Today’s Daily Reckoning will be a bit light. First, we don’t have much to say…and second, because we have no time to say it anyway.
As to the first issue, nothing much happened yesterday. The Dow retreated only 39 points. Oil slid only $3, to $115. The dollar rose slightly – to $1.55 per euro. Only gold seemed to want to go somewhere – down $18.
As near as we can figure, most investors think the worst is over. After a correction, stocks are going back up. The dollar too. Gold, meanwhile, is going down. Bernanke, Bush and the whole company of angels and archangels who watch over our economy and our money are winning, they believe.
But the more they win…the more you lose, dear reader. Because there are mistakes that need to be corrected. There are errors that need to be punished. Truth needs to be discovered.
And the longer the correction is delayed…the more we live in darkness and error, and the more it costs to fix things. You don’t have to be an economist to figure this out. It’s just the way the world works.
We ended yesterday’s note by reminding ourselves what money really is. When a bank makes an electronic transfer, electrons are the only thing that crosses a street. But those electrons represent pieces of green paper…which, in turn, represent wealth. And what is wealth? It is limited resources…the potential to take up some of the world’s coal, iron, plastic…anything from a ton of wheat to a brand new Mercedes…to some working man’s time. The problem, fundamentally, is that the credit expansion of the last 25 years gave too many people too many claims against those limited resources. Then, when they went to exercise those claims – against stock market earnings in the ’90s…then against houses in the early ’00s…and now against oil, rice and gold – prices rose. The rising prices sent a phony signal. They convinced investors that there was more demand for dotcom stocks and houses than there really was. And today, they’re signaling an outsize demand for commodities and gold. As money pours into the bubble sector…more and more resources – time, capital, things – are misdirected away from things people really want and need and into the bubble. Eventually, the bubble pops…losses are taken…and rebuilding can begin a firmer foundation.

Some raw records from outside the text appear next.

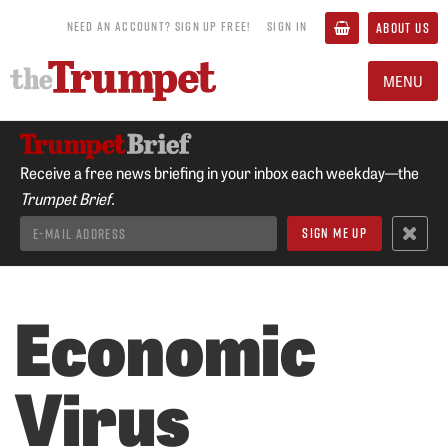
NEED AN ACCOUNT? SIGN UP FREE!
SIGN IN
ABOUT US
MENU
Receive a free news briefing in your inbox each weekday—the
Trumpet Brief.
Economic
Virus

‘But wait,’ we anticipate your question, ‘are you saying that commodities are going to crash too?’
Yes…of course. Every farmer in the world is working hard to make it happen. Lured by high prices, they are bound to overproduce. They always do. Over-production is, by definition, a mistake. It will need to be corrected, eventually…just as overbuilding of new houses is being corrected…and just as overinvestment in NASDAQ dotcoms needed to be corrected.
In the case of commodities, however, as Jim Rogers pointed out in yesterday’s guest essay and as our own commodities guru, Kevin Kerr tells us: commodities may correct…but they will never go to zero. The demand for things that power the world will never go away. We will always need grains…sugar…beef…corn. The key to commodities trading, Kevin is wont to tell us, is making informed, calculated decisions.